In the final analysis, Ms Caple reports that for the respondent in the community:
… supported accommodation and a structured daily routine remains a high priority. Mr [AA] is extremely fearful of living in the community without support and it is highly likely that he will engage in inappropriate or illegal behaviour in an attempt to secure a return to prison.
I have no alternative, I think, but to accept that advice and opinion about the respondent's present situation.
Finally, therefore, I am satisfied that it is probably the case that the respondent in the community, without the appropriately structured and supervised accommodation he requires, is likely to contravene the supervision order by committing an imprisonable sexual offence for the purpose of securing his return to prison where he is comfortable. Although I think it was not demonstrated to be the case as a result of the incident in February, I think there is now established to be a real, substantial risk of contravention of the order.

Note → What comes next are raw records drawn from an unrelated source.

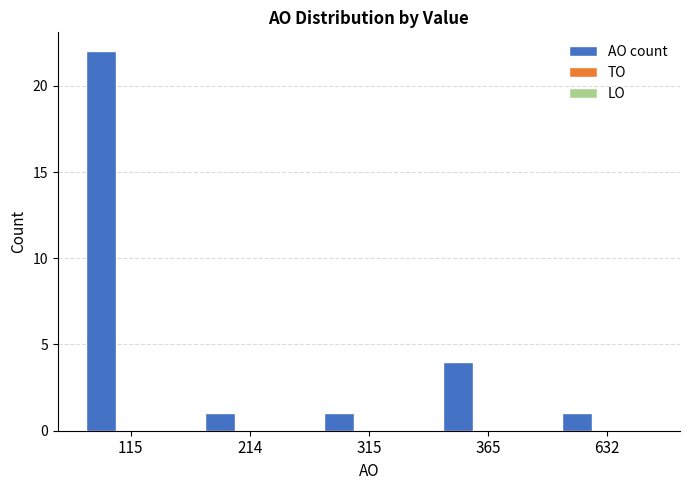

What is the greatest value displayed?

22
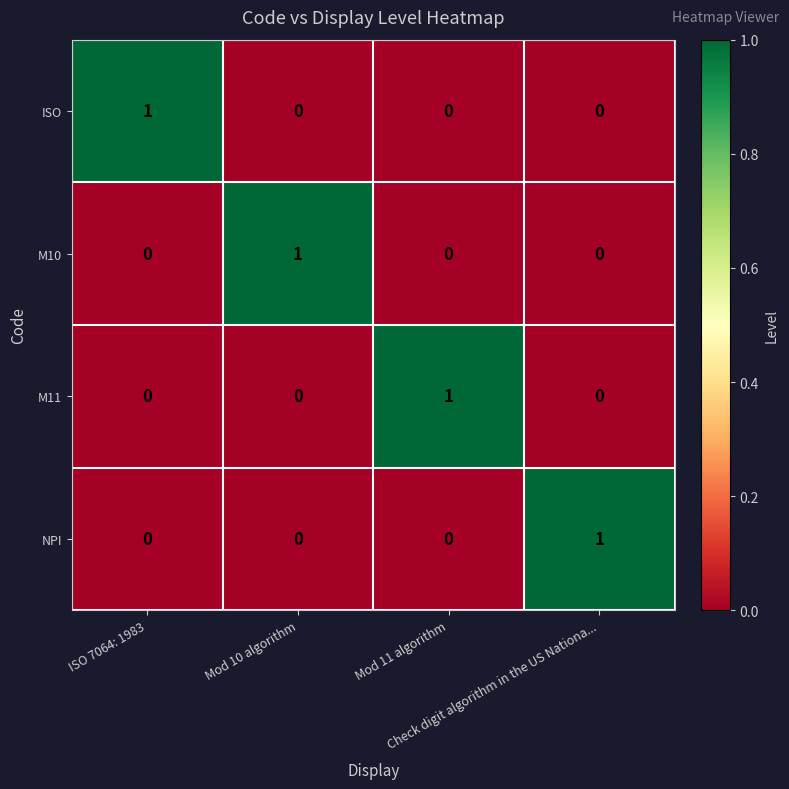

How many ISO values are between 0 and 1?

4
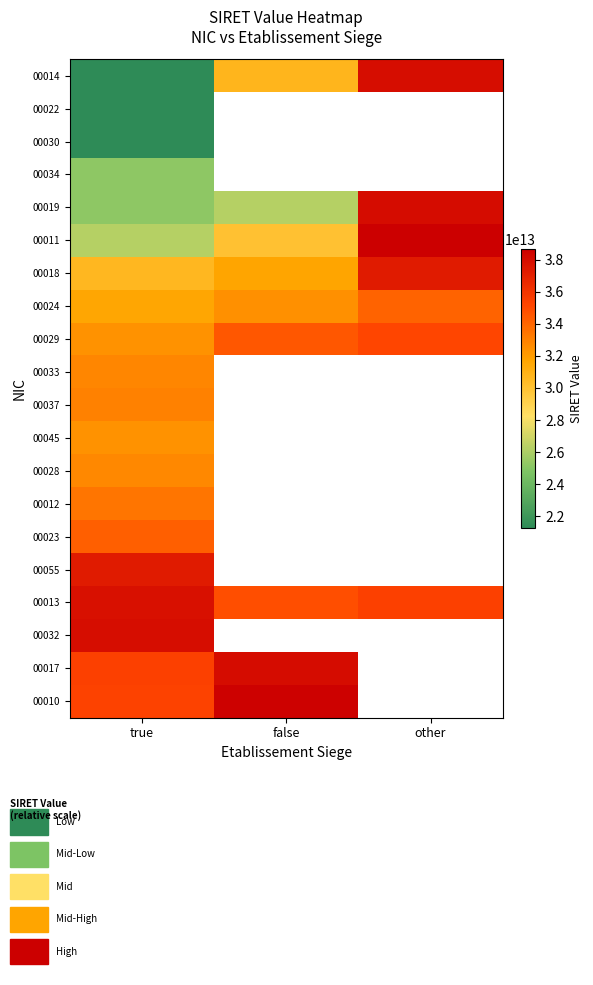

The 00024 series shows 32415852600024.0 at false. True or false?

True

Further, the supervision order I made in December last remains in appropriate terms. It may not be amended to achieve compliance and to secure the respondent's return to the community in circumstances which provide adequate protection against his further sexual offending. In terms of s 23(b) of the Act, there is therefore, I am satisfied, an unacceptable risk that the respondent would commit a serious sexual offence unless a continuing detention order is made.
In those circumstances, when the matter was before the court I had no alternative but to discharge the supervision order and make a continuing detention order pursuant to s 23(b) of the Act. There will be a review of the detention at the end of the period of a year from the date of my order, on 28 November. I take that to be the effect of s 29(2)(a) of the Act under which the period of a year commences:
… when the person is first in custody on a day on which the person would not have been in custody had the order not been made.
The period of custody must be that provided for by the making of the continuing detention order. The period will expire, in this case, on 28 November 2008. In the meantime, in my opinion, it is imperative that the work presently being undertaken, particularly by Ms Caple, with the respondent should be continued. I cannot accept the proposition that this offender, a man now aged 47, who has served the sentences for the offences which provided the trigger for these proceedings, is condemned to remain in prison for the rest of his life.
Finally, in parting with this case, I wish to say this. The respondent is made the subject of a continuing detention order upon the proper application of the Act, but essentially because there is an incapacity to accommodate him in the community in structured, supervised accommodation of a kind appropriate to his needs, if he is to be enabled to function in the community in circumstances where he will not present a danger of the commission of serious sexual offences.
No such accommodation appears to be provided by the State, and that which is provided by private agencies is extremely limited. The demand for that accommodation is very substantial. It is therefore the case that the waiting lists are long, and it is all too easy to reject a difficult case such as that of this respondent when the agency in question can readily employ its services for the assistance of others who do not present the management difficulties that the respondent does.
It is not for the court to make any observation about the solution to this problem, but a solution must be found. Otherwise, this Act will operate to keep sexual offenders in prison indefinitely by default.